I remember fondly the little neighbourhood landmarks I used to pass every day. The post office, the little spa where I enjoyed heavenly foot massages, the restaurants I frequented regularly, the dry cleaner in front of Gaienmae station, the inviting window displays of small boutiques.
I recall bird song in the grove beside my apartment, the chirping of traffic lights, the distinctive whine and snarl of Ferrari and Lamborghini engines along Aoyama-dori; a marked contrast to the gentle rustle and clacking of the bamboo grove leading to Baisoin Temple from which the scent of incense wafted on the air.
Often a glass of bubbles or a single malt accompanied night skyline or Fuji views from various locations. As I walked down the little slope leading to my apartment from Gaienmae Station, Tokyo Tower glowed in the distance, a tacit orange welcome against the blue velvet sky. Sometimes the moon paid a call. More than eight light years away Sirius winked between the two apartment buildings across the street.
My friend Vivian writes to tell me that my spirit still inhabits Gaienmae, that she can feel my lingering presence when she pauses for coffee in the neighbourhood. I don’t disbelieve her.
Funny, after three months of living in a chilly apartment the size of my Victoria bedroom and enjoying more success than I’d hoped to achieve at the outset, I was quite ready and content to come home. Now, after a little more than two months back I can’t say I’ve adjusted with ease.

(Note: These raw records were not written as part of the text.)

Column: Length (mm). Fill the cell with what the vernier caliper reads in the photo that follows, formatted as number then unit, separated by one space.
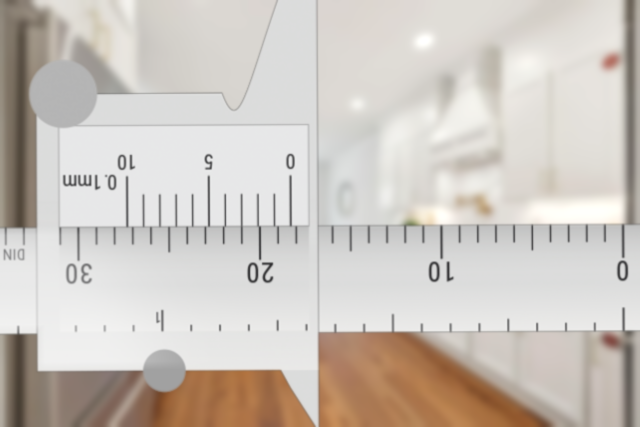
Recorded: 18.3 mm
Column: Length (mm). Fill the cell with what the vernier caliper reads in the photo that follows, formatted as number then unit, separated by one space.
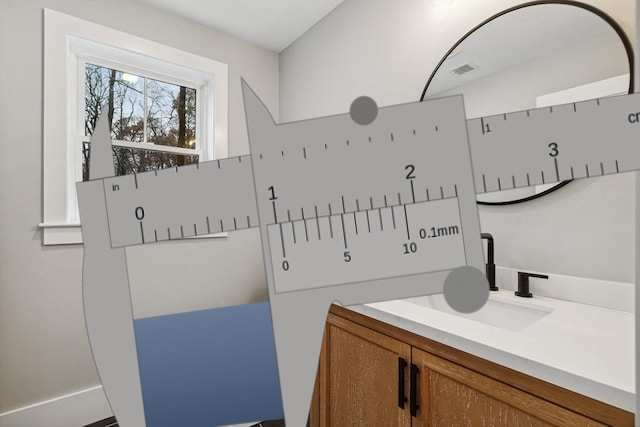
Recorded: 10.3 mm
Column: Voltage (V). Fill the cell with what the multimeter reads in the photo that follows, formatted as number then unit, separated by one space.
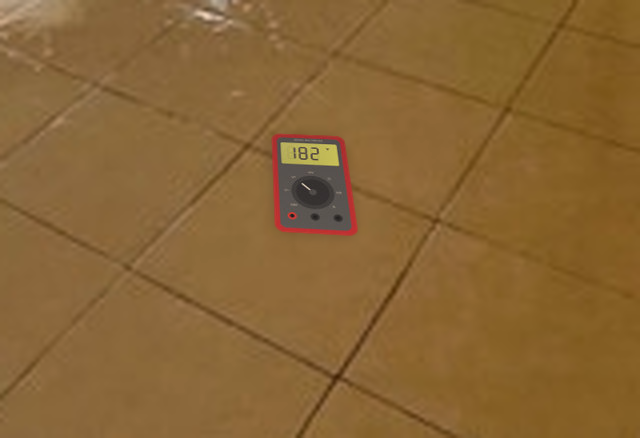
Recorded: 182 V
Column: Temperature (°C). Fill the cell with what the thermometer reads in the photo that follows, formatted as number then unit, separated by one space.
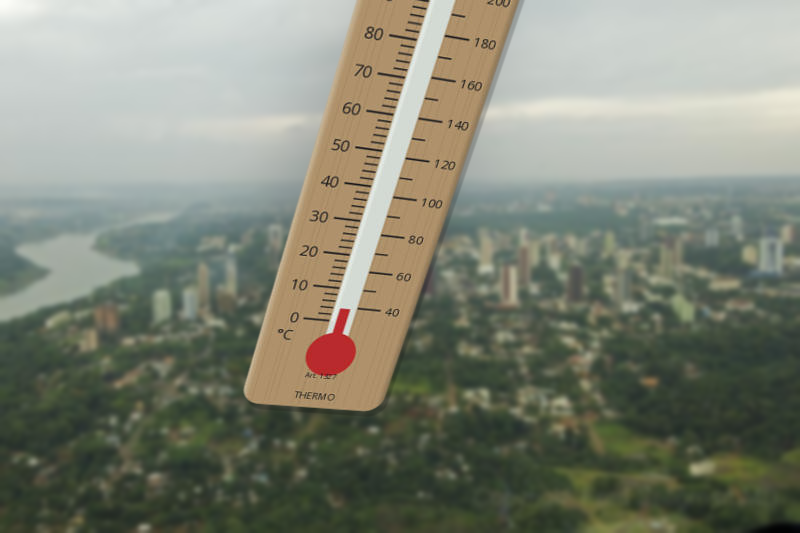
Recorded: 4 °C
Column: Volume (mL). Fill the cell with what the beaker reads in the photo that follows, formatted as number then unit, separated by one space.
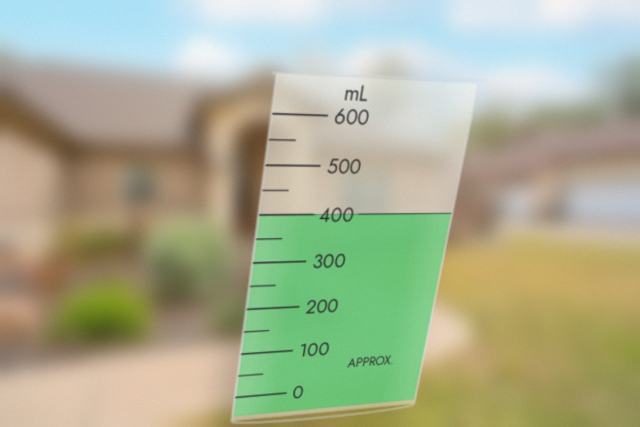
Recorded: 400 mL
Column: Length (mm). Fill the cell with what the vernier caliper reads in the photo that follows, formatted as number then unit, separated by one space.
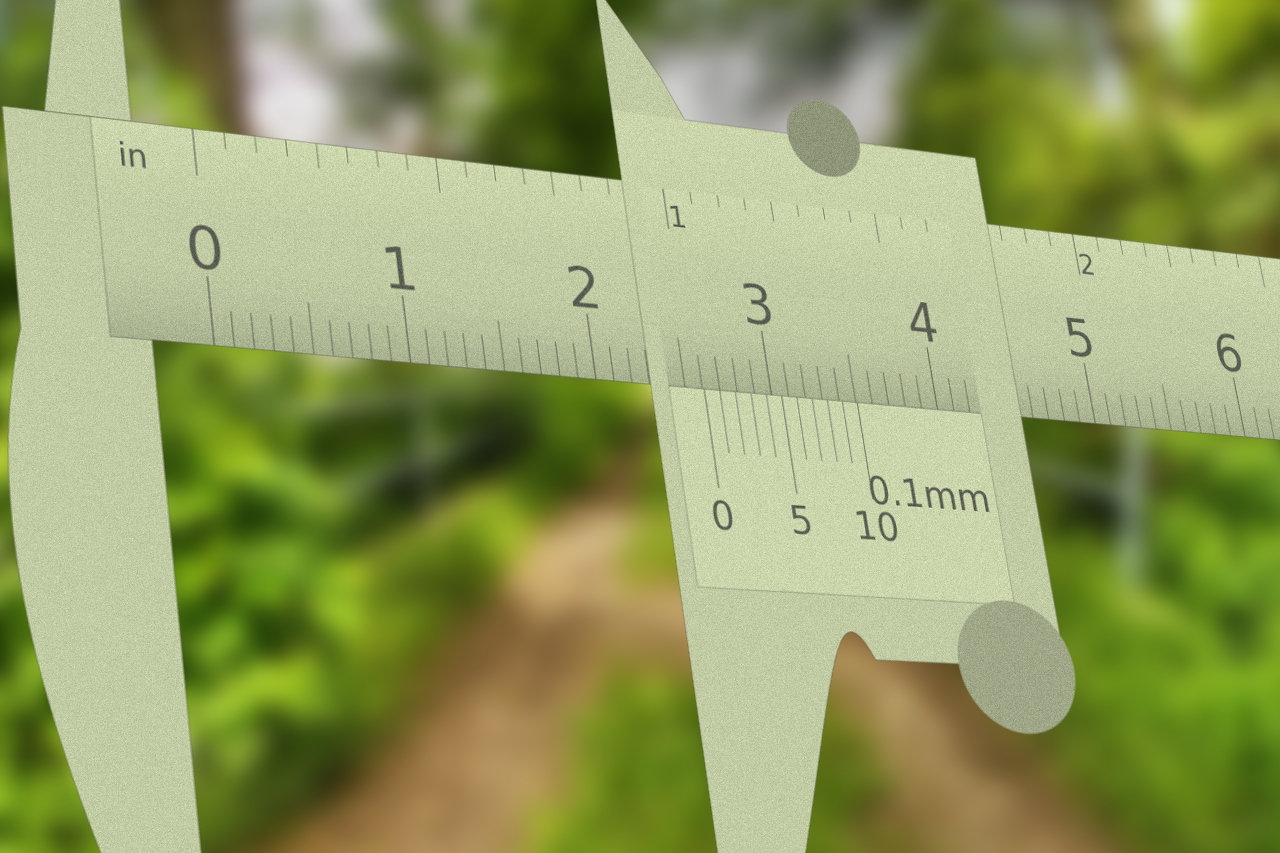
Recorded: 26.1 mm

There, in spite of the often exhausting challenges, I was creatively jazzed and vibrantly alive, filled with a quiet radiance that could bring me near to bursting. Here physical comforts fit like a beloved pair of slippers, but an uneasy void remains. In addition, various delays and disappointments on my return have landed me in a rut where the inner compass spins on its center.
Based on a lifetime’s experience with the sine waves of forward momentum, no doubt there’s a spiritual redirect–even something which might resemble a plan–inherent in the situation. Given time and the clear perspective of hindsight it might make sense; however, acquiescence would be easier if I could understand its purpose.